First, I define a benchmark that is completely fair, magnifies the measure, and is depolluted from system noise as much as possible:
- SF vs. SF, Hash=16, Threads=1, 5ply EPD openings
- same adjudication rules (Draw: movenumber=40, movecount=8, score=20; Resign: movecount=3, score=500).
- 1000 games, concurrency 7
- no I/O to magnify the sensitivity of the measure: redirect stdout to /dev/null, and do not write a PGN
- depth=1: cutechess-cli: 9.41", zinc: 54.9". overhead: 45.5"
- depth=2: cutechess-cli: 11.6", zinc: 62.3". overhead: 50.7"
- depth=3: cutechess-cli: 12.6", zinc: 60.8". overhead: 48.2"
- depth=4: cutechess-cli: 15.5", zinc: 63.8". overhead: 48.3"

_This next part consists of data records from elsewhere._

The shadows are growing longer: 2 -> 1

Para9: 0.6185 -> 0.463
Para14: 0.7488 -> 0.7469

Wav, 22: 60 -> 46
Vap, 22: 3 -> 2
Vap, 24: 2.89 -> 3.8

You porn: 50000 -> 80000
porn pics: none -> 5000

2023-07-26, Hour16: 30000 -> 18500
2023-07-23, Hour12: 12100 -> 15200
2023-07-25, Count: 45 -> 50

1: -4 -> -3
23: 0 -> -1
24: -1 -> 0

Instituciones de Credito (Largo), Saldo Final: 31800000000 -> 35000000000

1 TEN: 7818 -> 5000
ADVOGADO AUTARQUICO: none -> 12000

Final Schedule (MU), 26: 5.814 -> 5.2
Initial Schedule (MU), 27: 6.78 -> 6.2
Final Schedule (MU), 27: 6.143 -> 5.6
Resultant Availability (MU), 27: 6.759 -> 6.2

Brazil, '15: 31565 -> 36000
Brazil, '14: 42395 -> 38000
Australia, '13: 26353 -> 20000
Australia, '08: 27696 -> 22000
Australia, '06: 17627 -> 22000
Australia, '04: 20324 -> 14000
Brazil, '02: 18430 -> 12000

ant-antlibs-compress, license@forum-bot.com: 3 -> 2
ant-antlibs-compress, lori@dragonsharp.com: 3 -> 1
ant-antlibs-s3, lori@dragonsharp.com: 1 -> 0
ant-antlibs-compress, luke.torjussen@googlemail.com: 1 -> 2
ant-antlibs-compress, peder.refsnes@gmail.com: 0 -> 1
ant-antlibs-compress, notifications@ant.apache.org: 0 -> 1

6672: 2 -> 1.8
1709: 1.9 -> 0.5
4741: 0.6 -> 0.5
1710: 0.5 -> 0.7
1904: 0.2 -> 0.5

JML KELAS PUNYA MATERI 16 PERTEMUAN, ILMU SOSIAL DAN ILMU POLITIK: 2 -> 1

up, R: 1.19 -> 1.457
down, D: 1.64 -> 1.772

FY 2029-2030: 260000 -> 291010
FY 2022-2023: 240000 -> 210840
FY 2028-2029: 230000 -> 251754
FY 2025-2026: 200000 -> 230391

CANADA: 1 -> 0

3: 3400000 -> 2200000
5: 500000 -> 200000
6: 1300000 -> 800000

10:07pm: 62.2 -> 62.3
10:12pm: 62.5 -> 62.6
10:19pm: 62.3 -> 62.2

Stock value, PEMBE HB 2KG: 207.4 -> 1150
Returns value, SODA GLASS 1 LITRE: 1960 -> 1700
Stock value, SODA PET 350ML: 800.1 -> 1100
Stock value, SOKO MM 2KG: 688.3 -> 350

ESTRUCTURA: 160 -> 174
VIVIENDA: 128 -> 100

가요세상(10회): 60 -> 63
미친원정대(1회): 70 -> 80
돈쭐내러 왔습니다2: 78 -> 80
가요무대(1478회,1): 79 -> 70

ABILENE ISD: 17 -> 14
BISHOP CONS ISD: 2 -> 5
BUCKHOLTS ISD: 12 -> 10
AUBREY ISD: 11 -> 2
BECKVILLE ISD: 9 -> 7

- depth=5: cutechess-cli: 20.8", zinc: 69.2". overhead: 48.4"
- depth=6: cutechess-cli: 31.1", zinc: 79.5". overhead: 48.4"
- depth=7: cutechess-cli: 51.7", zinc: 101". overhead: 49.3"
- depth=8: cutechess-cli: 89", zinc: 141". overhead: 52"
- depth=9: cutechess-cli: 163", zinc: 214". overhead: 51"
I'm sure I could work on optimizing this, and find plenty of low handing watermelons. Eventually, I would reach a min overhead imposed by the choice of Python vs. C++. But 5ms per game is totally negligible in practice.